**Text under study**

Edgar Philip Prindle Wadhams (May 21, 1817 – December 5, 1891) was an American prelate of the Roman Catholic Church. He served as the first bishop of the Diocese of Ogdensburg in New York State from 1872 until his death in 1891.

==Biography==

=== Early life ===
Edgar Wadhams was born on May 21, 1817, in Lewis, New York. He attended secondary school in Shoreham, Vermont, then went to Middlebury College in Middlebury, Vermont. While at Middlebury, Wadhams joined the Episcopal Church. Deciding to become an Episcopal minister, he entered the General Theological Seminary in New York City. In 1842, Wadhams was ordained a deacon and started preaching in Ticonderoga, New York, and in Essex County, New York.

**Entries shown**
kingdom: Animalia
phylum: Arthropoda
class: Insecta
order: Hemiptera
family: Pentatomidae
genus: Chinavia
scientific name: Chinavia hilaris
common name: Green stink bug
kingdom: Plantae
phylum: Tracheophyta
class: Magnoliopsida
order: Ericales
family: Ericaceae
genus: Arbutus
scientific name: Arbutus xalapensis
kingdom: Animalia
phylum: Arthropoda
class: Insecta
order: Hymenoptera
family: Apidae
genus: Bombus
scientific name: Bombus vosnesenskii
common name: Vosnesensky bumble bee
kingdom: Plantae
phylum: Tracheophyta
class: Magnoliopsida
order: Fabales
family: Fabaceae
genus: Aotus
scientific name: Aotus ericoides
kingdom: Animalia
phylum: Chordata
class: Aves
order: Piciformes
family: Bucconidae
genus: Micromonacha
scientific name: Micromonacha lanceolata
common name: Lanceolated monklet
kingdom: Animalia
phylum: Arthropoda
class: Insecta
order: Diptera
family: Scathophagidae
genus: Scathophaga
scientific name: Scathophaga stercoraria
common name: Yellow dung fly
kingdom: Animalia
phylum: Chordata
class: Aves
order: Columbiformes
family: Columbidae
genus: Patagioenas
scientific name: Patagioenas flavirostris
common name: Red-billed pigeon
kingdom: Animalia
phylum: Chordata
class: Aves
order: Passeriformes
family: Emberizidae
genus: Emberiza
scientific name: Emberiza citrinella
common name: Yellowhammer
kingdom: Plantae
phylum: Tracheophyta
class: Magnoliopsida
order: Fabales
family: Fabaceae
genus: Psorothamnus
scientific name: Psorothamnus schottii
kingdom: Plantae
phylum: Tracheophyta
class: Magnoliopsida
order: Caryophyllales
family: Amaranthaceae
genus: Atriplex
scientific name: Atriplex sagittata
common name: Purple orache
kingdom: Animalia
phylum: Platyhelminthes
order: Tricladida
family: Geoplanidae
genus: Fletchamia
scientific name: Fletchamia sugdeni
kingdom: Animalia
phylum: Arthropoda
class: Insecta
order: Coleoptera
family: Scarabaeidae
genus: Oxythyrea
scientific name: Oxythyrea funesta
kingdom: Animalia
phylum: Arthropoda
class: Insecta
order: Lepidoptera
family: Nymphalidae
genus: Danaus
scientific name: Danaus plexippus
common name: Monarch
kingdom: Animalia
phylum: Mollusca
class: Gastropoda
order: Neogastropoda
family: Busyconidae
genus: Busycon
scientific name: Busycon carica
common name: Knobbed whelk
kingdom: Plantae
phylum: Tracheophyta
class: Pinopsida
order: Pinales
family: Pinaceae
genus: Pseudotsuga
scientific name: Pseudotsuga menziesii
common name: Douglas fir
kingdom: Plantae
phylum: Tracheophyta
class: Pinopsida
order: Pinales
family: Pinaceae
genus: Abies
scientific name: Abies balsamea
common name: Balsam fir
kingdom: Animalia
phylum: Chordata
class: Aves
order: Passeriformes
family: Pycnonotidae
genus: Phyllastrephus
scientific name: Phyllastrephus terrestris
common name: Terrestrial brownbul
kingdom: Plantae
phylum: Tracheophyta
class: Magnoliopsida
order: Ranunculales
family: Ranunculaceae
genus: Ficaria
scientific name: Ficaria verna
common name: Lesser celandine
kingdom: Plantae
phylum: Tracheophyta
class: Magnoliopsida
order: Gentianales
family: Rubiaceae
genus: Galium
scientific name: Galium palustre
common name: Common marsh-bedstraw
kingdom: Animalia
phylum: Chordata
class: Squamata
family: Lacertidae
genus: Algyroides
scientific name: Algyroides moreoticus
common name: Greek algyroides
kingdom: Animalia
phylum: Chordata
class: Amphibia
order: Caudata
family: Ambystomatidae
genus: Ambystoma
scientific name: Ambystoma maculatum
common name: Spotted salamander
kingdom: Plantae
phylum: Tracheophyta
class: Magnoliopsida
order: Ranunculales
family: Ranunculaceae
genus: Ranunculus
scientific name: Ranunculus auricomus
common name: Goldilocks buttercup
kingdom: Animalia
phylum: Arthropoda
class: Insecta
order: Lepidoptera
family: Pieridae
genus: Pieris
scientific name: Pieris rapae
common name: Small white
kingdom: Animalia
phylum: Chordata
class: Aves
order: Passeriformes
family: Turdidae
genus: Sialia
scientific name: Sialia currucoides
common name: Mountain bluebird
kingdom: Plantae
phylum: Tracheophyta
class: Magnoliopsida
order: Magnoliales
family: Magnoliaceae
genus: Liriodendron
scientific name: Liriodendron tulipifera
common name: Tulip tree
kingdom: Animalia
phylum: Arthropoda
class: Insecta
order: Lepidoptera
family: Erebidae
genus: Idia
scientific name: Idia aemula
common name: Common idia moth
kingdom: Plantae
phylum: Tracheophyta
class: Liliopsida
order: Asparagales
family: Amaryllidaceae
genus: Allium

**Task 1**
List every town, city, and county named in the "Early life" section of the Edgar Wadhams biography. Exclude states named only on their own.
**Task 2**
Resume the Edgar Wadhams biography after its last sentence, keeping to its encyclopedic style.

**Task response 1**
Lewis, New York
Shoreham, Vermont
Middlebury, Vermont
New York City
Ticonderoga, New York
Essex County, New York

**Task response 2**
In 1846, after much soul-searching, Wadhams underwent baptism into the Catholic Church. This decision was the culmination of several years of debate with others and personal reflection. He then entered St. Mary's Seminary in Baltimore, Maryland, run by the Society of St. Sulpice, to prepare for the Catholic priesthood.

=== Priesthood ===
Wadhams was ordained in Albany, New York, by Archbishop John McCloskey into the priesthood for the Diocese of Albany on January 15, 1850.After his ordination, the diocese assigned Wadhams as an assistant pastor at the Cathedral of the Immaculate Conception Parish in Albany, later becoming its rector. He was eventually named vicar-general of the diocese. In 1865, while on a pilgrimage to Palestine, Wadhams stopped in Rome to have an audience with Pope Pius IX.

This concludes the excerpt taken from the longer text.